-------- Data to process
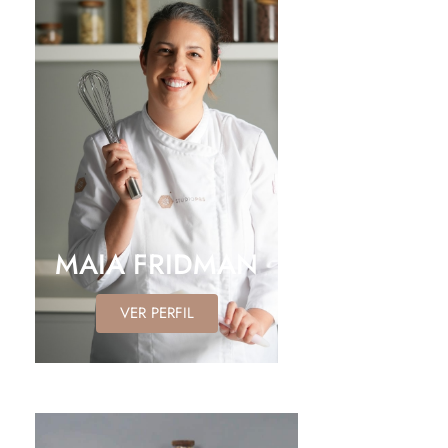
MAIA FRIDMAN
VER PERFIL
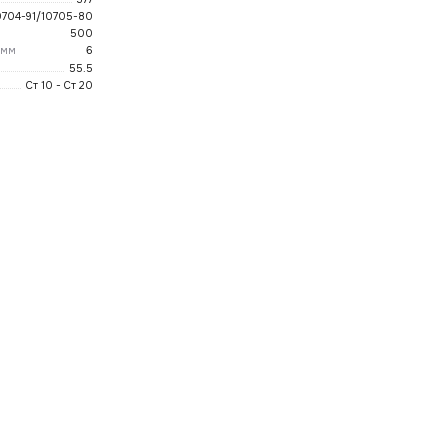
0704-91/10705-80
500
 мм
6
55.5
Ст 10 - Ст 20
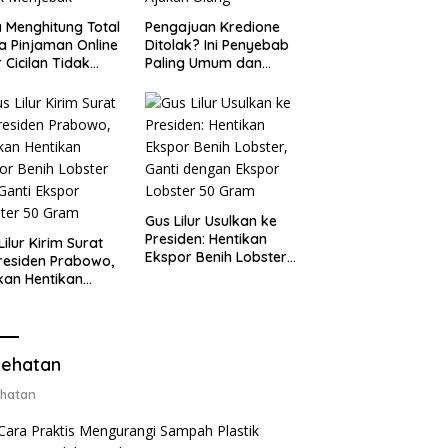
 Menghitung Total
Pengajuan Kredione
a Pinjaman Online
Ditolak? Ini Penyebab
 Cicilan Tidak
Paling Umum dan
jebak
Cara Ajukan Ulang
Gus Lilur Usulkan ke
Presiden: Hentikan
Lilur Kirim Surat
Ekspor Benih Lobster,
residen Prabowo,
Ganti dengan Ekspor
kan Hentikan
Lobster 50 Gram
or Benih Lobster
Ganti Ekspor
ter 50 Gram
ehatan
hatan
----------------
Write the data above out again exactly, minus its pictures.

MAIA FRIDMAN
VER PERFIL
0704-91/10705-80
500
 мм
6
55.5
Ст 10 - Ст 20
 Menghitung Total
Pengajuan Kredione
a Pinjaman Online
Ditolak? Ini Penyebab
 Cicilan Tidak
Paling Umum dan
jebak
Cara Ajukan Ulang
Gus Lilur Usulkan ke
Presiden: Hentikan
Lilur Kirim Surat
Ekspor Benih Lobster,
residen Prabowo,
Ganti dengan Ekspor
kan Hentikan
Lobster 50 Gram
or Benih Lobster
Ganti Ekspor
ter 50 Gram
ehatan
hatan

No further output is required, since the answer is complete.